Lower plasma glutamine levels have been associated with a higher mortality rate in critically ill patients [4]; however, critical illness is not necessarily associated with a low plasma glutamine [33]. Five RCTs [11, 14, 18, 19, 26] in our meta-analysis examined the plasma glutamine level; patients presented with a low baseline glutamine level (<420 μmol/L) in only two of these RCTs [18, 19]. Patients with a normal plasma glutamine level cannot benefit from glutamine supplementation. Rodas et al. [34] discovered that elevated baseline levels of glutamine in the plasma (a value of >930 μmol/L) of critically ill patients was actually associated with increased mortality. Thus, high dosage glutamine supplementation caused a harmful effect, such as high urea levels [15], instead of resulting in a benefit. Our meta-analysis showed that glutamine supplementation at a dosage higher than 0.5 g/kg/day increased mortality in ICU patients, while ICU patients may only obtain a benefit from glutamine at a dosage of between 0.3 g/kg/day and 0.5 g/kg/day. Glutamine supplementation at a higher dosage was used in the REDOX study, which may account for its disadvantageous role. It is, therefore, urgent to choose an optimal dose of glutamine, given the discrepancy among different studies. To solve the problem, we can monitor glutamine plasma concentration before giving glutamine to critically ill patients. It is suggested that ICU patients be given glutamine at a dosage of between 0.3 g/kg/day and 0.5 g/kg/day when they present with a low baseline glutamine level (<420 μmol/L). Appropriate glutamine plasma concentration would be a treatment target of glutamine supplementation.
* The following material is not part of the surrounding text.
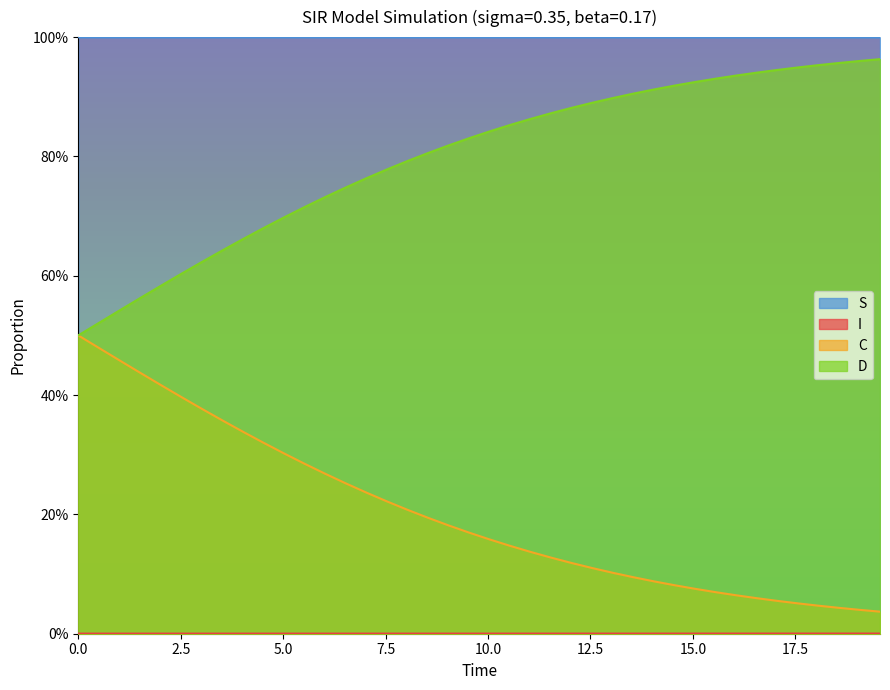

What is the value of the D point at the 12th from the left?

0.7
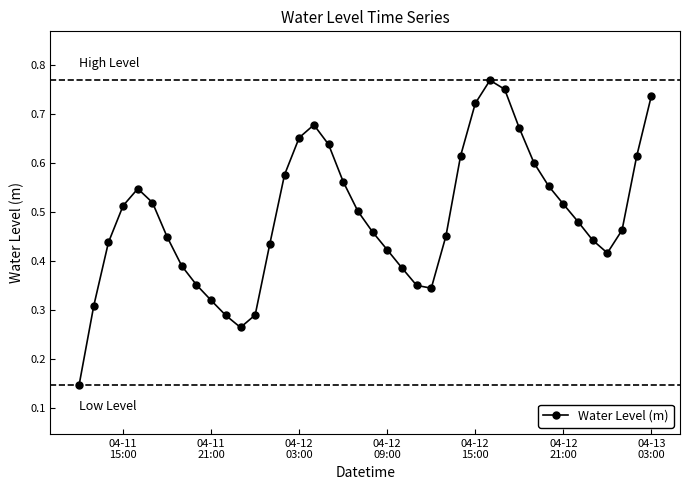

Count the values in the range 0 to 1.

40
Some limitations of our analysis should be noted. First, we were unable to include all relevant studies because our meta-analyses could only take into account sources written in English. In addition, some published trials only reported the median and range. Using formulas, we estimated the mean and variance of the length of stay from the median, range and the size of the trial.

Conclusions

Similar to a previous meta-analysis [17], glutamine supplementation reduced nosocomial infections among critically ill patients. However, unlike previous meta-analyses [17], we found that glutamine supplementation conferred no overall mortality benefit in critically ill patients. Administration of glutamine to surgical ICU patients resulted in a significant reduction of infectious complications and may reduce mortality in these patients, which is in line with previous meta-analyses. Furthermore, our subgroup analyses suggested that high dosage glutamine supplementation (above 0.5 g/kg/day) significantly increased mortality in the observed critically ill patients. In addition, we did not observe a shortening of the length of hospital stay due to glutamine supplementation. The discrepancies between the REDOX study and earlier evidence syntheses may be due to limitations of previous trials. However, the REDOX study is also problematic. Appropriate glutamine plasma concentration by monitoring might be a treatment target of glutamine supplementation. The effectiveness of glutamine supplementation in critically ill patients remains uncertain. Results from additional large-scale, high-quality RCTs are needed.

Key messages

  • The effects of glutamine supplementation on mortality differed according to patient populations, modes of nutrition and glutamine dosages.

  • Glutamine supplementation conferred no overall mortality benefit among critically ill patients.

  • Glutamine supplementation reduced nosocomial infections among critically ill patients.

  • Glutamine supplementation did not reduce the length of stay among critically ill patients.

  • Surgical patients benefited from glutamine supplementation.